Otro punto a favor de la narrativa de Sonido de Libertad es su logro al reseñar el agónico drama de la trata de personas a través de las desgarradoras historias de dos niños centroamericanos sin recurrir a secuencias evidentes que expongan los abusos por parte de los perpetradores. El largometraje se toma su tiempo para castigar la mirada impotente del espectador, transitando desde episodios lentos que dejan a la imaginación las atrocidades sufridas durante y después de suscitado el crimen, hasta momentos donde la iconografía más hollywoodense se apropia para ofrecer una adaptación que contenga una mínima dosis de redención al protagonista y sus rescates.
En este camino, por cierto, la cinta no duda en posicionar su componente más espiritual y conservador, confrontándolo con la manifiesta decadencia del hombre apartado de toda razón y fe, como una especie de Caín y Abel contemporáneo, punzando en el imaginario de una sociedad cada vez más tendiente a lo frívolo, reactivo y nihilista como marcadores de los tiempos. Secuencias como la entrega del collar por parte del niño Miguel hacia Tim Ballard (con su nombre en él), o el llamamiento de éste al sostener que “los niños de Dios no están en venta” representan las bases sobre las que busca sostenerse la historia, a contracorriente de, como diría Hannah Arendt, la banalidad del mal extendida. Incluso el informante cuyo pseudónimo es “Vampiro”, persigue algún tipo de redención más religiosa. Esta suerte de “antihéroe”, que juega un papel determinante en la búsqueda de la niña Rocío en el contexto de la cinta, simboliza el intento de retorno de un hombre desde el abismo para la expiación de sus pecados.
Por estos y otros aspectos sobre los que busca movilizar consciencias, Sonido de Libertad cobra valor en medio de las horas más bajas del cine de alto vuelo en Hollywood, ahogado en sus pretensiones de corrección política y cada vez más desconectado de las cruzadas que experimenta el ser humano común lejos de la opulencia y el placer.
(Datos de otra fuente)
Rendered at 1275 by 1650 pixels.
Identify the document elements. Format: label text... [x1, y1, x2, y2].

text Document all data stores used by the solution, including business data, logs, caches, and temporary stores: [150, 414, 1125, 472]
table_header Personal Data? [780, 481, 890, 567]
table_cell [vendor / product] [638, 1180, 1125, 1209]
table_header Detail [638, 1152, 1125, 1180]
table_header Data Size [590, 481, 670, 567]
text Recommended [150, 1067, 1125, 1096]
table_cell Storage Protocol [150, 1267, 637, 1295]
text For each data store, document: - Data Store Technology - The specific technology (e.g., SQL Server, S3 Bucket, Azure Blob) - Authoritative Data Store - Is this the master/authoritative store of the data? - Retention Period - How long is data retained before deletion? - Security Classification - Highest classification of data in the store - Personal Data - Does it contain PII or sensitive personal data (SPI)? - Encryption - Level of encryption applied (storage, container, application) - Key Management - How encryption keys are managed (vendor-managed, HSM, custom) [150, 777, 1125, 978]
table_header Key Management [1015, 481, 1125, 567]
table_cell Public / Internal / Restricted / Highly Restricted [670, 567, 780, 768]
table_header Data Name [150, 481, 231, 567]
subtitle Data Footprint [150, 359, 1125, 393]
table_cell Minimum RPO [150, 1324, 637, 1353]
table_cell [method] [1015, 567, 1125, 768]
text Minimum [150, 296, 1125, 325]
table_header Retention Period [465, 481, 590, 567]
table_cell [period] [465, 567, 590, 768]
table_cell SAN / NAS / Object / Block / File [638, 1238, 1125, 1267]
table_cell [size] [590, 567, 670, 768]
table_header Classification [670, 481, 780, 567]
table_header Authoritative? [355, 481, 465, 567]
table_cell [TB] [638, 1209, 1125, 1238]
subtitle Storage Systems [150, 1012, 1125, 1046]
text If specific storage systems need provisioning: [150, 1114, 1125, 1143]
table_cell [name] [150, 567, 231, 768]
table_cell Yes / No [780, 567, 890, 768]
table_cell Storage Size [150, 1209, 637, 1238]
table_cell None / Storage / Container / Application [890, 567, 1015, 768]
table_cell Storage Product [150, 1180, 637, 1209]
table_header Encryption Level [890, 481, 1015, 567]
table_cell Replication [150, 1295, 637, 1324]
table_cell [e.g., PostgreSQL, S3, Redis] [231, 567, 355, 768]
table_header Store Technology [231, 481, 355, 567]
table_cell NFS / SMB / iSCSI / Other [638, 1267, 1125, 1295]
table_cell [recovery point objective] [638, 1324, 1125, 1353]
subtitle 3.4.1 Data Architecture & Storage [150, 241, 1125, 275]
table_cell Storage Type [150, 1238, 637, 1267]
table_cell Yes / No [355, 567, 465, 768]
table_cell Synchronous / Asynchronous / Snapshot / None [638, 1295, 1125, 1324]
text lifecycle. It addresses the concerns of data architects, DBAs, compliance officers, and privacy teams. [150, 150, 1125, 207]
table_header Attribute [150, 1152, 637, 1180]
Y más allá de la controversia que rodea a sus orquestadores, como las creencias y afinidades detrás de Jim Caviezel, Mel Gibson, Eduardo Verástegui o el propio Alejandro Monteverde, ni hablar de las acusaciones en contra de Tim Ballard por presuntos abusos contra personas durante las operaciones de su organización en Colombia y otros países, lo que no puede ignorarse es su convocatoria a conocer y comprender los vicios que se escoden tras nuestra aparente realidad, en la cual operan no sólo mercenarios de escasa monta sino, más grave aún, potenciales figuras de prestigio nacional e internacional tras estas redes de trata y tráfico de niños, un llamado a no ser indiferentes ante las voces de todos aquellos que sucumben frente al poder de la fuerza, la ideología o la política resignando su dignidad, un sismo a la consciencia en nombre de la libertad.